Greeks walked off the job in a nationwide strike on December 14, to protest austerity measures and reforms the leftist-led government has agreed with the country’s creditors in exchange for bailout loans.
Domestic flights and Athens transport were disrupted, ships remained docked for 24 hours and some public services shut as part of the strike organised by Greece’s largest labour unions, private sector union GSEE and its public sector counterpart ADEDY.
GSEE and ADEDY have staged repeated strikes since the first bailout in 2010. But participation in protests has been low in recent years due to inertia and austerity fatigue after three rescue packages and five snap elections in eight years.
Those observing the strike were expected to march to parliament on December 14, where lawmakers are debating the 2018 budget. The country’s fiscal goals have been approved by its European Union lenders and the International Monetary Fund.

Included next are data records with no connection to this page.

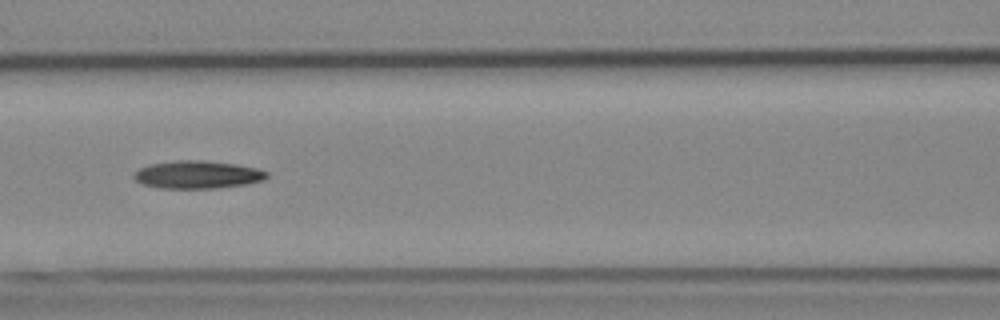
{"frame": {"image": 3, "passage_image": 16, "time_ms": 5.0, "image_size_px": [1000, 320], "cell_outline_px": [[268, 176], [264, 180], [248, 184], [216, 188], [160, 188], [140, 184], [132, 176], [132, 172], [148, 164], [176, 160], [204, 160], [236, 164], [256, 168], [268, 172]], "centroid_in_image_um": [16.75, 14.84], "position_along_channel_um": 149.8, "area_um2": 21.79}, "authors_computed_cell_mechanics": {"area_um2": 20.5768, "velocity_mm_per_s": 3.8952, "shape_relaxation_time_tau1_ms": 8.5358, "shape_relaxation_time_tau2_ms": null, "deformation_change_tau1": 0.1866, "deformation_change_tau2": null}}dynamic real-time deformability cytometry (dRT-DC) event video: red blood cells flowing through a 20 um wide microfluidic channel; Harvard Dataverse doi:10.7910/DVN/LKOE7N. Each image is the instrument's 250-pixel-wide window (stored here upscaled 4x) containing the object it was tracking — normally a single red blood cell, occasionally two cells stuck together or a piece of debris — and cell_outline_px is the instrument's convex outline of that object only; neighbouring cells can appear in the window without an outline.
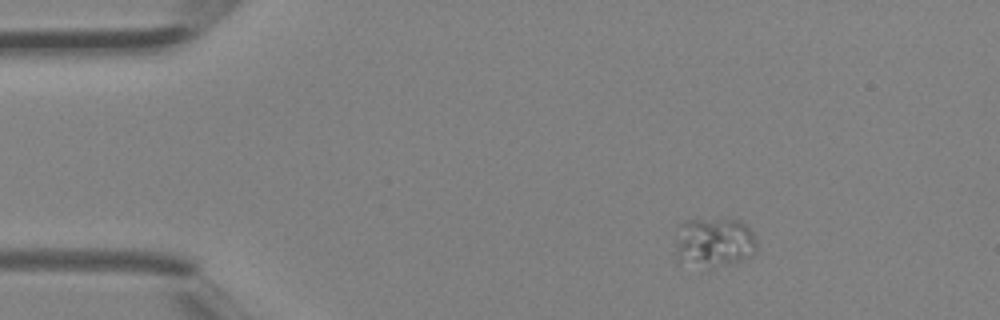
{"species": "Egyptian fruit bat (a non-hibernating species)", "species_latin": "Rousettus aegyptiacus", "temperature_condition": "room temperature", "stored_images_in_passage": 3, "camera_frame_rate_fps": 3000, "um_per_image_px": 0.085, "animal": {"sex": "female"}, "frame": {"image": 1, "passage_image": 1, "time_ms": 0.0, "image_size_px": [1000, 320], "cell_outline_px": [[756, 252], [752, 256], [728, 264], [712, 268], [708, 268], [680, 260], [676, 256], [676, 252], [680, 224], [684, 220], [740, 220], [756, 236]], "centroid_in_image_um": [60.75, 20.61], "position_along_channel_um": 24.3, "area_um2": 23.12}}
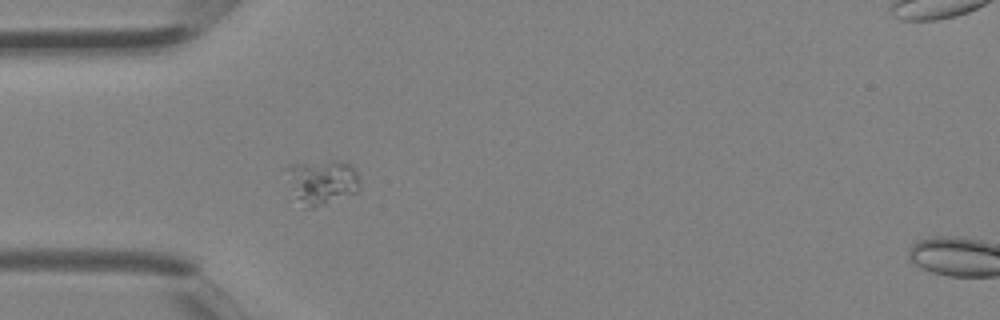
{"frame": {"image": 2, "passage_image": 2, "time_ms": 0.333, "image_size_px": [1000, 320], "cell_outline_px": [[360, 188], [356, 192], [312, 208], [304, 208], [296, 196], [292, 188], [284, 168], [288, 164], [336, 160], [348, 164], [360, 176]], "centroid_in_image_um": [27.37, 15.44], "position_along_channel_um": 57.6, "area_um2": 18.84}}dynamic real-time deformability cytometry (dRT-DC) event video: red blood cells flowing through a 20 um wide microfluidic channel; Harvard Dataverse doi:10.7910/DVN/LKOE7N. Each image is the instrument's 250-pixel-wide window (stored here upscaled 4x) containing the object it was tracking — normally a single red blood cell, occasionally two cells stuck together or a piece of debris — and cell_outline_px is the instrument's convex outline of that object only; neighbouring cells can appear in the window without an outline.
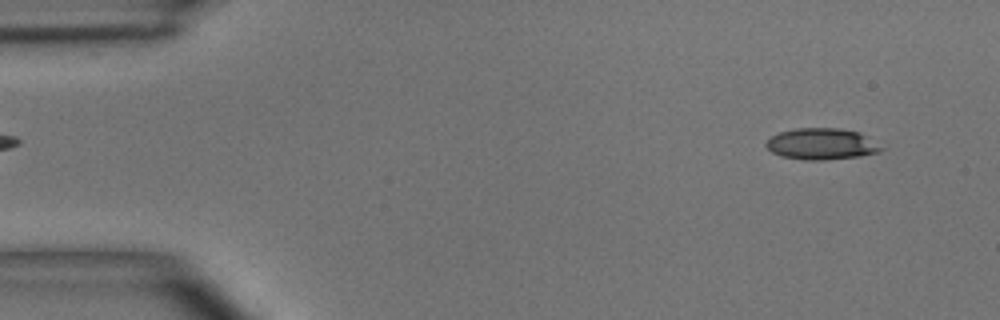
{"species": "common noctule bat (a hibernating species)", "species_latin": "Nyctalus noctula", "temperature_condition": "room temperature", "stored_images_in_passage": 49, "camera_frame_rate_fps": 3000, "um_per_image_px": 0.085, "animal": {"sex": "male", "body_mass_g": 15.6}, "frame": {"image": 1, "passage_image": 3, "time_ms": 0.667, "image_size_px": [1000, 320], "cell_outline_px": [[884, 148], [880, 152], [860, 156], [824, 160], [804, 160], [780, 156], [772, 152], [764, 144], [772, 136], [780, 132], [796, 128], [840, 128], [860, 132]], "centroid_in_image_um": [69.84, 12.24], "position_along_channel_um": 15.2, "area_um2": 21.04}}
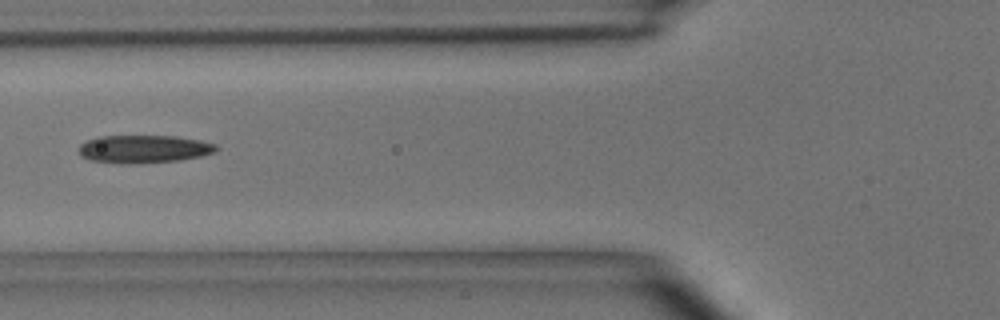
{"frame": {"image": 2, "passage_image": 18, "time_ms": 5.667, "image_size_px": [1000, 320], "cell_outline_px": [[220, 148], [216, 152], [200, 156], [180, 160], [132, 164], [120, 164], [92, 160], [80, 156], [80, 144], [84, 140], [96, 136], [176, 136], [200, 140], [216, 144]], "centroid_in_image_um": [12.22, 12.66], "position_along_channel_um": 113.6, "area_um2": 22.6}}
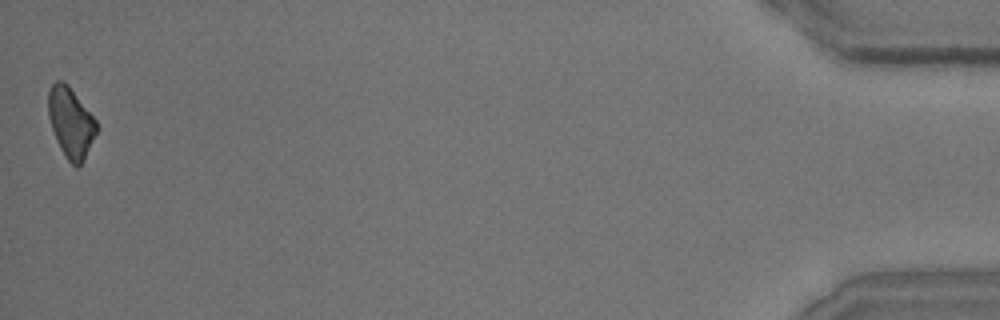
{"frame": {"image": 3, "passage_image": 49, "time_ms": 16.0, "image_size_px": [1000, 320], "cell_outline_px": [[96, 132], [84, 160], [76, 168], [68, 160], [60, 148], [56, 140], [48, 116], [48, 92], [52, 84], [56, 80], [64, 80], [68, 84], [96, 120]], "centroid_in_image_um": [5.99, 10.39], "position_along_channel_um": 429.2, "area_um2": 19.54}, "authors_computed_cell_mechanics": {"area_um2": 21.5016, "velocity_mm_per_s": 3.951, "shape_relaxation_time_tau1_ms": null, "shape_relaxation_time_tau2_ms": 4.2445, "deformation_change_tau1": null, "deformation_change_tau2": 0.1378}}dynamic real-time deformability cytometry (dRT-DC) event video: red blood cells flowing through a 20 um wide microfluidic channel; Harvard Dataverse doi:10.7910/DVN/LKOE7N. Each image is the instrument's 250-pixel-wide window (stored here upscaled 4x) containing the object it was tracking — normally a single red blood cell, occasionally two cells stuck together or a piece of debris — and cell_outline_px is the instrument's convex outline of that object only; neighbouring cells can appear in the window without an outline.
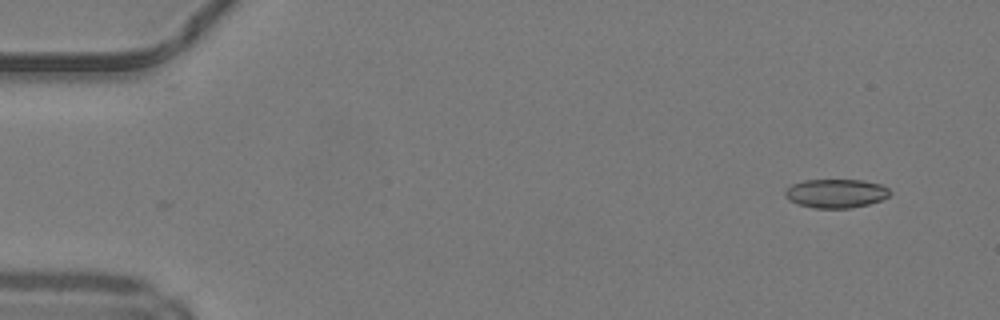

As part of its latest bailout review, the government has agreed to cut spending further, to reduce pensions benefits, complete the evaluation of public sector staff, tighten the rules for unions to call a strike, and sell coal-fired power stations.
The state had adopted ‘ruthless dead end policies which were strangling the Greek people’, unions said in a statement.
Hundreds of thousands of Greeks have lost their jobs during the crisis and a deep recession induced by austerity. Pensioners have seen their income slashed by more than 30 percent.
Prime Minister Alexis Tsipras was catapulted to power in 2015 on promises to end austerity. He later signed up to a new bailout and was re-elected pledging to protect the poor and pensioners as well as workers’ wages and rights.
That bailout ends in August and Tsipras, whose term ends in 2019 and his party’s popularity is sliding in opinion polls, wants to attempt “a clean exit”, without additional financial aid from the lenders that usually comes with more conditions.